Selbst die Roboter eigenständig in Fernzügen etwa nach Sylt zu schicken, sei nicht ausgeschlossen, heißt es. „Auf Sylt haben wir ja ebenfalls eine Klinik. Und die Genehmigung, auf der Insel mit dem Lieferroboter zu fahren, ist uns bereits in Aussicht gestellt worden“, sagt Eberenz. Was Bahn und Hochbahn davon halten, ist einstweilen nicht bekannt. Man habe Kontakt aufgenommen, aber die Rückmeldungen stünden noch aus, so der Asklepios-Sprecher.

Zukunftsmusik? Ja, aber in der Lauenburger Altstadt wird sie bereits orchestriert. Dort erproben Ingenieure der TUHH derzeit einen selbstgebauten Mini-Lieferroboter. Lauenburgs automatisierte Roboter-Auslieferung heißt das Projekt offiziell. Daher der Name Laura des vierrädrigen Gefährts. Es ist kniehoch, eher hoch als breit und verfügt nur über eine flache Schublade als Laderaum. Mehr ist nicht nötig, denn Laura transportiert weder Pizzen noch Pakete, sondern Post zwischen der Stadtverwaltung im Schloss und dem Elbschifffahrtsmuseum unten am Fluss.

Lieferroboter Laura übt in Lauenburg das Busfahren

„Wir betreiben Grundlagenforschung“, sagt Johannes Hinckeldeyn, Oberingenieur am Institut für technische Logistik der Hochschule in Harburg und Technik-Chef des Projekts. Die zentrale Aufgabenstellung ist, Laura die Mitfahrt als Passagier in einem Bus beizubringen– und so ihren Aktionsradius zu vergrößern. Denn aus eigener Kraft schafft der Roboter maximal sechs Kilometer pro Stunde, also die gute Schrittgeschwindigkeit eines Menschen. Das Tempolimit dient auch der Sicherheit auf Fuß- und Radwegen, macht eine Lieferfahrt aber zu einer langwierigen Angelegenheit.

Seit Anfang vergangener Woche wird Laura nun regelmäßig an Lauenburger Bushaltestellen gesichtet. Dort wartet sie auf eines der beiden sogenannten TaBuLa-Shuttle. Die autonom fahrenden Minibusse surren bereits seit 2019 nach einem festen Fahrplan auf einem Rundkurs über die vielbefahrene B5 und die teils kopfsteingepflasterten schmalen und steilen Gassen am Elbhang und in der Altstadt. Auch das ist ein Projekt der TUHH und der Stadt sowie des Verkehrsunternehmens VHH.
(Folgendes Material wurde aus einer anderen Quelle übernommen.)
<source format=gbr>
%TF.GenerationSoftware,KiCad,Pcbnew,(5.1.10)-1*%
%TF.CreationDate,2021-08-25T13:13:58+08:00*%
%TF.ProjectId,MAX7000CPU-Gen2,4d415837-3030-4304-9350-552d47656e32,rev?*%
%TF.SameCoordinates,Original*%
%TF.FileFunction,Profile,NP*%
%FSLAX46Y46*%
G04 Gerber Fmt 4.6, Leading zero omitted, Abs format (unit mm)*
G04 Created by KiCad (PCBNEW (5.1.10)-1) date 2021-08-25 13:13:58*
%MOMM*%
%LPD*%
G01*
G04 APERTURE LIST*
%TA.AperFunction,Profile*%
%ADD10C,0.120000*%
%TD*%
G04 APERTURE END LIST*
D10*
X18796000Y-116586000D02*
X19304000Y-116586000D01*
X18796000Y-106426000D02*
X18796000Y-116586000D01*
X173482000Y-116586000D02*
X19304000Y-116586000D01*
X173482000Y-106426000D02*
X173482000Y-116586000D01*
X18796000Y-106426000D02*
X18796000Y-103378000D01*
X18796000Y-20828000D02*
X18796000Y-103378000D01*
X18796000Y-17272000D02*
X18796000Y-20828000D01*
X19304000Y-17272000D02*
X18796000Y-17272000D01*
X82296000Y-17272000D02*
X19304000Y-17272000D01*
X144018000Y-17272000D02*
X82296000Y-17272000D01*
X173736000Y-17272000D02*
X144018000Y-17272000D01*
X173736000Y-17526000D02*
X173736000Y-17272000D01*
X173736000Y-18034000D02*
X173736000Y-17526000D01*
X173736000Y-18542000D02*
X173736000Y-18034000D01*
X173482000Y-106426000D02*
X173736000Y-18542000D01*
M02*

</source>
Roboter-Testfahrten in Lauenburg sollen bis November gehen

Derzeit dürfen bis zu drei menschliche Passagiere mitfahren – und eben Laura. Sie fährt über die Rampe für Rollstuhlfahrer in den Bus hinein und an der Zielhaltestelle wieder hinaus. Dann geht es mit der Post zur Behörde. „Der Roboter ist technisch so ausgestattet, dass er allein navigieren kann“, sagt Hinckeldeyn. Dennoch wird er in der Anfangsphase von Projektmitarbeitern wie Anton Derda mit einem Joystick ferngesteuert. Geplant sind die Testfahrten des autonomen Roboters im autonomen Kleinbus zunächst bis November. Dann soll Laura schon selbstständiger Ein- und Aussteigen, wird aber immer noch einen menschlichen Aufpasser haben, der eingreift, wenn sie trotz aller Technik Gefahr läuft, einem anderen Fahrgast über den Fuß zu rollen.
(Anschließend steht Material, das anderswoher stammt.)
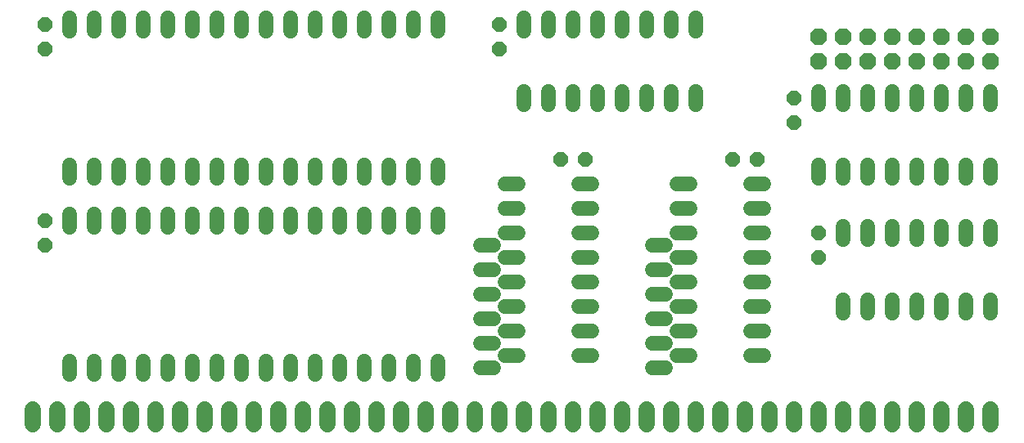
<source format=gbs>
G75*
%MOIN*%
%OFA0B0*%
%FSLAX24Y24*%
%IPPOS*%
%LPD*%
%AMOC8*
5,1,8,0,0,1.08239X$1,22.5*
%
%ADD10C,0.0680*%
%ADD11OC8,0.0600*%
%ADD12C,0.0600*%
%ADD13OC8,0.0680*%
D10*
X000680Y000880D02*
X000680Y001480D01*
X001680Y001480D02*
X001680Y000880D01*
X002680Y000880D02*
X002680Y001480D01*
X003680Y001480D02*
X003680Y000880D01*
X004680Y000880D02*
X004680Y001480D01*
X005680Y001480D02*
X005680Y000880D01*
X006680Y000880D02*
X006680Y001480D01*
X007680Y001480D02*
X007680Y000880D01*
X008680Y000880D02*
X008680Y001480D01*
X009680Y001480D02*
X009680Y000880D01*
X010680Y000880D02*
X010680Y001480D01*
X011680Y001480D02*
X011680Y000880D01*
X012680Y000880D02*
X012680Y001480D01*
X013680Y001480D02*
X013680Y000880D01*
X014680Y000880D02*
X014680Y001480D01*
X015680Y001480D02*
X015680Y000880D01*
X016680Y000880D02*
X016680Y001480D01*
X017680Y001480D02*
X017680Y000880D01*
X018680Y000880D02*
X018680Y001480D01*
X019680Y001480D02*
X019680Y000880D01*
X020680Y000880D02*
X020680Y001480D01*
X021680Y001480D02*
X021680Y000880D01*
X022680Y000880D02*
X022680Y001480D01*
X023680Y001480D02*
X023680Y000880D01*
X024680Y000880D02*
X024680Y001480D01*
X025680Y001480D02*
X025680Y000880D01*
X026680Y000880D02*
X026680Y001480D01*
X027680Y001480D02*
X027680Y000880D01*
X028680Y000880D02*
X028680Y001480D01*
X029680Y001480D02*
X029680Y000880D01*
X030680Y000880D02*
X030680Y001480D01*
X031680Y001480D02*
X031680Y000880D01*
X032680Y000880D02*
X032680Y001480D01*
X033680Y001480D02*
X033680Y000880D01*
X034680Y000880D02*
X034680Y001480D01*
X035680Y001480D02*
X035680Y000880D01*
X036680Y000880D02*
X036680Y001480D01*
X037680Y001480D02*
X037680Y000880D01*
X038680Y000880D02*
X038680Y001480D01*
X039680Y001480D02*
X039680Y000880D01*
D11*
X032680Y007680D03*
X032680Y008680D03*
X030180Y011680D03*
X029180Y011680D03*
X031680Y013180D03*
X031680Y014180D03*
X023180Y011680D03*
X022180Y011680D03*
X019680Y016180D03*
X019680Y017180D03*
X001180Y017180D03*
X001180Y016180D03*
X001180Y009180D03*
X001180Y008180D03*
D12*
X002180Y008920D02*
X002180Y009440D01*
X003180Y009440D02*
X003180Y008920D01*
X004180Y008920D02*
X004180Y009440D01*
X005180Y009440D02*
X005180Y008920D01*
X006180Y008920D02*
X006180Y009440D01*
X007180Y009440D02*
X007180Y008920D01*
X008180Y008920D02*
X008180Y009440D01*
X009180Y009440D02*
X009180Y008920D01*
X010180Y008920D02*
X010180Y009440D01*
X011180Y009440D02*
X011180Y008920D01*
X012180Y008920D02*
X012180Y009440D01*
X013180Y009440D02*
X013180Y008920D01*
X014180Y008920D02*
X014180Y009440D01*
X015180Y009440D02*
X015180Y008920D01*
X016180Y008920D02*
X016180Y009440D01*
X017180Y009440D02*
X017180Y008920D01*
X018920Y008180D02*
X019440Y008180D01*
X019920Y007680D02*
X020440Y007680D01*
X019440Y007180D02*
X018920Y007180D01*
X019920Y006680D02*
X020440Y006680D01*
X019440Y006180D02*
X018920Y006180D01*
X019920Y005680D02*
X020440Y005680D01*
X019440Y005180D02*
X018920Y005180D01*
X019920Y004680D02*
X020440Y004680D01*
X019440Y004180D02*
X018920Y004180D01*
X019920Y003680D02*
X020440Y003680D01*
X019440Y003180D02*
X018920Y003180D01*
X017180Y002920D02*
X017180Y003440D01*
X016180Y003440D02*
X016180Y002920D01*
X015180Y002920D02*
X015180Y003440D01*
X014180Y003440D02*
X014180Y002920D01*
X013180Y002920D02*
X013180Y003440D01*
X012180Y003440D02*
X012180Y002920D01*
X011180Y002920D02*
X011180Y003440D01*
X010180Y003440D02*
X010180Y002920D01*
X009180Y002920D02*
X009180Y003440D01*
X008180Y003440D02*
X008180Y002920D01*
X007180Y002920D02*
X007180Y003440D01*
X006180Y003440D02*
X006180Y002920D01*
X005180Y002920D02*
X005180Y003440D01*
X004180Y003440D02*
X004180Y002920D01*
X003180Y002920D02*
X003180Y003440D01*
X002180Y003440D02*
X002180Y002920D01*
X019920Y008680D02*
X020440Y008680D01*
X020440Y009680D02*
X019920Y009680D01*
X019920Y010680D02*
X020440Y010680D01*
X022920Y010680D02*
X023440Y010680D01*
X023440Y009680D02*
X022920Y009680D01*
X022920Y008680D02*
X023440Y008680D01*
X023440Y007680D02*
X022920Y007680D01*
X022920Y006680D02*
X023440Y006680D01*
X023440Y005680D02*
X022920Y005680D01*
X022920Y004680D02*
X023440Y004680D01*
X023440Y003680D02*
X022920Y003680D01*
X025920Y003180D02*
X026440Y003180D01*
X026920Y003680D02*
X027440Y003680D01*
X026440Y004180D02*
X025920Y004180D01*
X026920Y004680D02*
X027440Y004680D01*
X026440Y005180D02*
X025920Y005180D01*
X026920Y005680D02*
X027440Y005680D01*
X026440Y006180D02*
X025920Y006180D01*
X026920Y006680D02*
X027440Y006680D01*
X026440Y007180D02*
X025920Y007180D01*
X026920Y007680D02*
X027440Y007680D01*
X026440Y008180D02*
X025920Y008180D01*
X026920Y008680D02*
X027440Y008680D01*
X027440Y009680D02*
X026920Y009680D01*
X026920Y010680D02*
X027440Y010680D01*
X029920Y010680D02*
X030440Y010680D01*
X032680Y010920D02*
X032680Y011440D01*
X033680Y011440D02*
X033680Y010920D01*
X034680Y010920D02*
X034680Y011440D01*
X035680Y011440D02*
X035680Y010920D01*
X036680Y010920D02*
X036680Y011440D01*
X037680Y011440D02*
X037680Y010920D01*
X038680Y010920D02*
X038680Y011440D01*
X039680Y011440D02*
X039680Y010920D01*
X039680Y008940D02*
X039680Y008420D01*
X038680Y008420D02*
X038680Y008940D01*
X037680Y008940D02*
X037680Y008420D01*
X036680Y008420D02*
X036680Y008940D01*
X035680Y008940D02*
X035680Y008420D01*
X034680Y008420D02*
X034680Y008940D01*
X033680Y008940D02*
X033680Y008420D01*
X030440Y008680D02*
X029920Y008680D01*
X029920Y009680D02*
X030440Y009680D01*
X030440Y007680D02*
X029920Y007680D01*
X029920Y006680D02*
X030440Y006680D01*
X030440Y005680D02*
X029920Y005680D01*
X029920Y004680D02*
X030440Y004680D01*
X030440Y003680D02*
X029920Y003680D01*
X033680Y005420D02*
X033680Y005940D01*
X034680Y005940D02*
X034680Y005420D01*
X035680Y005420D02*
X035680Y005940D01*
X036680Y005940D02*
X036680Y005420D01*
X037680Y005420D02*
X037680Y005940D01*
X038680Y005940D02*
X038680Y005420D01*
X039680Y005420D02*
X039680Y005940D01*
X039680Y013920D02*
X039680Y014440D01*
X038680Y014440D02*
X038680Y013920D01*
X037680Y013920D02*
X037680Y014440D01*
X036680Y014440D02*
X036680Y013920D01*
X035680Y013920D02*
X035680Y014440D01*
X034680Y014440D02*
X034680Y013920D01*
X033680Y013920D02*
X033680Y014440D01*
X032680Y014440D02*
X032680Y013920D01*
X027680Y013920D02*
X027680Y014440D01*
X026680Y014440D02*
X026680Y013920D01*
X025680Y013920D02*
X025680Y014440D01*
X024680Y014440D02*
X024680Y013920D01*
X023680Y013920D02*
X023680Y014440D01*
X022680Y014440D02*
X022680Y013920D01*
X021680Y013920D02*
X021680Y014440D01*
X020680Y014440D02*
X020680Y013920D01*
X017180Y011440D02*
X017180Y010920D01*
X016180Y010920D02*
X016180Y011440D01*
X015180Y011440D02*
X015180Y010920D01*
X014180Y010920D02*
X014180Y011440D01*
X013180Y011440D02*
X013180Y010920D01*
X012180Y010920D02*
X012180Y011440D01*
X011180Y011440D02*
X011180Y010920D01*
X010180Y010920D02*
X010180Y011440D01*
X009180Y011440D02*
X009180Y010920D01*
X008180Y010920D02*
X008180Y011440D01*
X007180Y011440D02*
X007180Y010920D01*
X006180Y010920D02*
X006180Y011440D01*
X005180Y011440D02*
X005180Y010920D01*
X004180Y010920D02*
X004180Y011440D01*
X003180Y011440D02*
X003180Y010920D01*
X002180Y010920D02*
X002180Y011440D01*
X002180Y016920D02*
X002180Y017440D01*
X003180Y017440D02*
X003180Y016920D01*
X004180Y016920D02*
X004180Y017440D01*
X005180Y017440D02*
X005180Y016920D01*
X006180Y016920D02*
X006180Y017440D01*
X007180Y017440D02*
X007180Y016920D01*
X008180Y016920D02*
X008180Y017440D01*
X009180Y017440D02*
X009180Y016920D01*
X010180Y016920D02*
X010180Y017440D01*
X011180Y017440D02*
X011180Y016920D01*
X012180Y016920D02*
X012180Y017440D01*
X013180Y017440D02*
X013180Y016920D01*
X014180Y016920D02*
X014180Y017440D01*
X015180Y017440D02*
X015180Y016920D01*
X016180Y016920D02*
X016180Y017440D01*
X017180Y017440D02*
X017180Y016920D01*
X020680Y016920D02*
X020680Y017440D01*
X021680Y017440D02*
X021680Y016920D01*
X022680Y016920D02*
X022680Y017440D01*
X023680Y017440D02*
X023680Y016920D01*
X024680Y016920D02*
X024680Y017440D01*
X025680Y017440D02*
X025680Y016920D01*
X026680Y016920D02*
X026680Y017440D01*
X027680Y017440D02*
X027680Y016920D01*
D13*
X032680Y016680D03*
X033680Y016680D03*
X034680Y016680D03*
X035680Y016680D03*
X036680Y016680D03*
X037680Y016680D03*
X038680Y016680D03*
X039680Y016680D03*
X039680Y015680D03*
X038680Y015680D03*
X037680Y015680D03*
X036680Y015680D03*
X035680Y015680D03*
X034680Y015680D03*
X033680Y015680D03*
X032680Y015680D03*
M02*

</source>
Oberingenieur Hinckeldeyn sieht sinnvolle Aufgaben für die Roboter auch außerhalb von Pizza- und Posttransport, er denkt eher an Service- als an Lieferroboter. „Sie könnten eines Tages zum Beispiel selbstständig Straßen und Gebäude kartographieren oder Gebäude und Verkehr überwachen.“

Der erste kommerzielle Masseneinsatz für den Warentransport findet absehbar in China statt. Die Stadtverwaltung von Peking hat kürzlich unter anderem der Internet-Handelsplattform JD.com genehmigt, in einem Teil der Hauptstadt autonom navigierende Gefährte einzusetzen. Die dürfen auf der Straße fahren und bis auf Tempo 15 beschleunigen. Roboter in der Logistikbranche haben offenbar doch noch eine Zukunft – sie beginnt nur etwas später als erwartet.